A high-profile member of the UN Commission of Inquiry on Syria says she is quitting because a lack of political backing from the organisation's Security Council has made the job impossible.
A high-profile member of the UN Commission of Inquiry on Syria says she is quitting because a lack of political backing from the organisation’s Security Council has made the job impossible.
70-year-old Carla del Ponte made the announcement at a round-table event at the Locarno Film Festival, according to the Swiss national news agency, SDA.
Her departure will leave only two commissioners, Brazilian human rights expert Paulo Sérgio Pinheiro and Karen Koning AbuZayd from the US.
What did Del Ponte say?
“I am quitting this commission, which is not backed by any political will,” she said, adding that her role was just an “alibi”.
“I have no power as long as the Security Council does nothing. We are powerless, there is no justice for Syria.”
Del Ponte could not be immediately reached for comment and the UN did not immediately confirm her plans to quit.
How long has she been in the role?
The former Swiss attorney general joined the three-member Syria inquiry in September 2012.
It chronicled incidents including chemical weapons attacks, a genocide against Iraq’s Yazidi population, siege tactics and the bombing of aid convoys.
When was the commission set up?
In August 2011. It has regularly reported on human rights violations but its pleas to observe international law have largely fallen on deaf ears.
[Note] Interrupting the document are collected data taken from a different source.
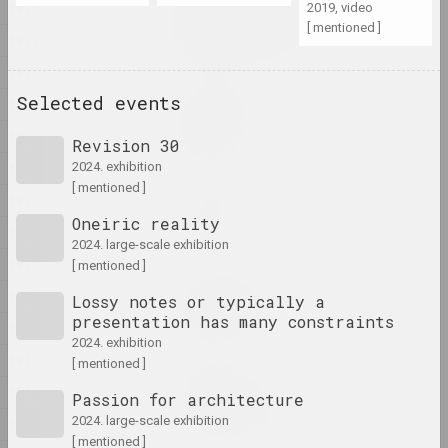
1928
2019, video
Ciažar blukannia / The
[ mentioned ]
Burden of Wandering
1927
2024, object series
1926
Selected events
1925
Margarita Dyushko
Compassion
1924
Revision 30
2024, painting
1923
2024. exhibition
[ mentioned ]
Марина Казак
1922
D.V.Zh.K.
Oneiric reality
1921
2024, painting
2024. large-scale exhibition
1920
[ mentioned ]
Margarita Dyushko
1919
Lossy notes or typically a
Disturbing Dreams
presentation has many constraints
1918
2024, painting
2024. exhibition
1917
[ mentioned ]
Krokholev Kirill
1916
Passion for architecture
EARLY GYPSUM
2024, performance, sculpture
2024. large-scale exhibition
1915
[ mentioned ]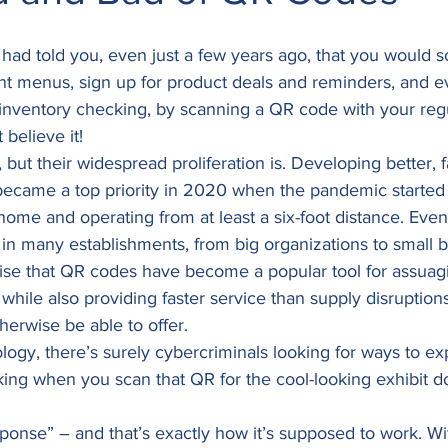
had told you, even just a few years ago, that you would s
ant menus, sign up for product deals and reminders, and 
e inventory checking, by scanning a QR code with your re
believe it! 
but their widespread proliferation is. Developing better, 
 became a top priority in 2020 when the pandemic started
ome and operating from at least a six-foot distance. Even
rm in many establishments, from big organizations to small b
prise that QR codes have become a popular tool for assua
 while also providing faster service than supply disruption
herwise be able to offer. 
ogy, there’s surely cybercriminals looking for ways to expl
ing when you scan that QR for the cool-looking exhibit d
onse” – and that’s exactly how it’s supposed to work. Wi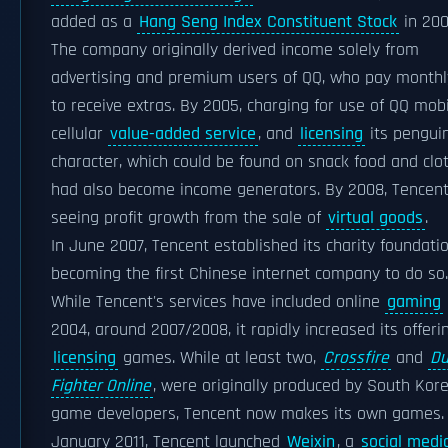
added as a
Hang Seng Index Constituent Stock
in 200
The company originally derived income solely from
advertising and premium users of QQ, who pay monthl
to receive extras. By 2005, charging for use of QQ mobil
cellular
value-added service
, and
licensing
its pengui
character, which could be found on snack food and clot
had also become income generators. By 2008, Tencen
seeing profit growth from the sale of
virtual goods
.
In June 2007, Tencent established its charity foundatio
becoming the first Chinese internet company to do so.
While Tencent's services have included online
gaming
2004, around 2007/2008, it rapidly increased its offeri
licensing
games. While at least two,
Crossfire
and
D
Fighter Online
, were originally produced by South Kor
game developers, Tencent now makes its own games.
January 2011, Tencent launched
Weixin
, a
social medi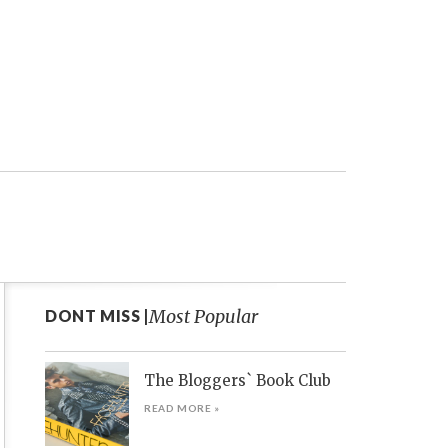
Most Popular
DONT MISS |
The Bloggers` Book Club
READ MORE »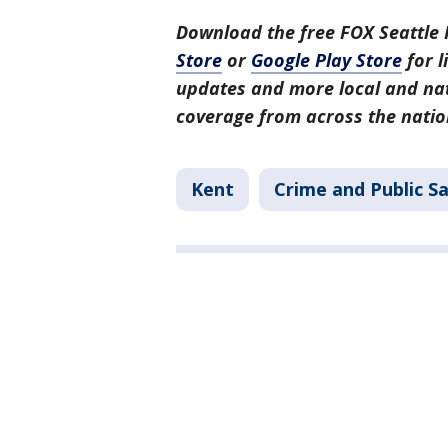
Download the free FOX Seattle 
Store
or
Google Play Store
for l
updates and more local and nat
coverage from across the natio
Kent
Crime and Public S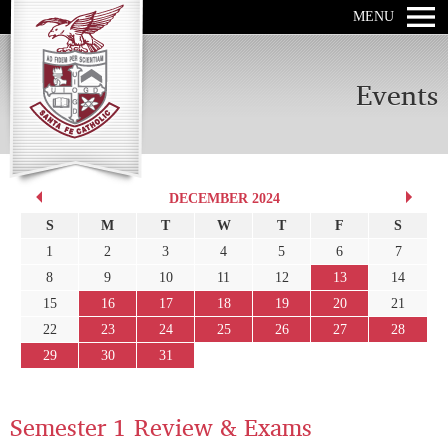
MENU
Events
DECEMBER 2024
S
M
T
W
T
F
S
1
2
3
4
5
6
7
8
9
10
11
12
13
14
15
16
17
18
19
20
21
22
23
24
25
26
27
28
29
30
31
Semester 1 Review & Exams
What reputation did Del Ponte have?
As outspoken and occasionally controversial. In 2013, for example, she shocked Western governments by declaring that the UN had “strong suspicions” of Syrian rebels using sarin gas.
Two years later, she said justice would catch up with Syrian President Bashar al Assad, even if he remained in power under a negotiated peace settlement.
Earlier this year, when the commission reported on Syrian government aircraft deliberately targeting a humanitarian convoy, del Ponte hinted at her frustration with the inability to bring the perpetrators to justice.
“What we have seen here in Syria, I never saw that in Rwanda or Yugoslavia, in the Balkans. It is really a big tragedy. Unfortunately, we have no tribunal.”
Are there any signs of a UN tribunal for Syria?
Not yet. Although the organisation is setting up a new body to prepare prosecutions, there is no sign of any court being established to try war crimes allegedly committed in the six-and-a-half-year-old war.
Equally, there is no sign of any intention by the UN Security Council to refer the situation to the International Criminal Court in the Hague.